UAE financial markets will miss out on an upgrade to emerging status again this year, as investors wait for deeper changes to the indexes' rules, predicts Mark Mobius, the manager of the Franklin Templeton frontier market fund.
MSCI, a provider of investment decision support tools, is due to review the current "frontier market" status of the UAE and Qatar in June. It will be the fourth time the two countries attempt reclassification, after both failed to meet "emerging market" criteria in December.
Mr Mobius, who has five UAE and Qatari companies among his top 10 holdings in the world's largest frontier-market fund, said that regional stability kept niche investors interested in local markets but that the broader investment available to MSCI-rated emerging countries would disappoint again this year.

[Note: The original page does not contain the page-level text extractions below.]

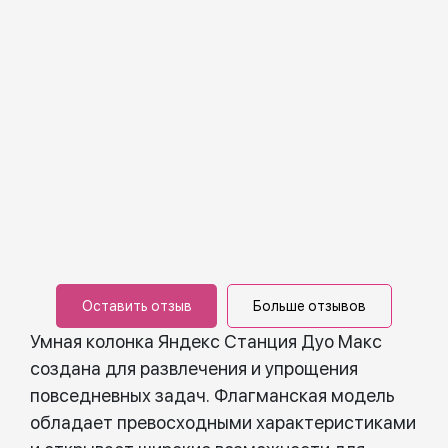
Оставить отзыв
Больше отзывов
Умная колонка Яндекс Станция Дуо Макс
создана для развлечения и упрощения
повседневных задач. Флагманская модель
обладает превосходными характеристиками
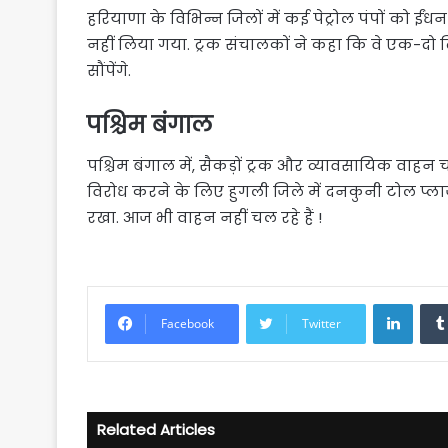
हरियाणा के विभिन्न जिलों में कई पेट्रोल पंपों को 
नहीं लिया गया. ट्रक संचालकों ने कहा कि वे एक-दो 
सौंपेंगे.
पश्चिम बंगाल
पश्चिम बंगाल में, सैकड़ों ट्रक और व्यावसायिक वाहन
विरोध करने के लिए हुगली जिले में दनकुनी टोल प्
रखा. आज भी वाहन नहीं चल रहे हैं !
Linke
Facebook
Twitter
Related Articles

"The UAE will not make emerging-market status this year. Ownership restrictions and the free-float rules must change," Mr Mobius said. "If restrictions around foreign ownership could be eliminated, that would really encourage more investment. Both Abu Dhabi and Dubai need more free zones."
The influx of foreign money that would follow an upgrade by MSCI would increase liquidity in UAE markets, making them more attractive to local companies that decide to list their shares on a stock exchange.
The healthcare company NMC announced last week that it would bypass local markets and take its US$250 million (Dh918.2m) initial public offering to the wide range of investors on the highly liquid London Stock Exchange.
Mr Mobius said local stock exchanges should be doing more to encourage companies with plans to float to stay in the UAE.
"The market can take more initial public offerings. But a lot will depend on the attitude at the local level in encouraging local listings with incentives like much better publicity around the company through promotions and roadshows," he said. "This needs to come from the stock exchanges."
The UAE has three stock exchanges, the Nasdaq Dubai, the Dubai Financial Market General Index and the Abu Dhabi Securities Exchange General Index. Mr Mobius said the bourses needed to merge to benefit from improved resources and efficiency.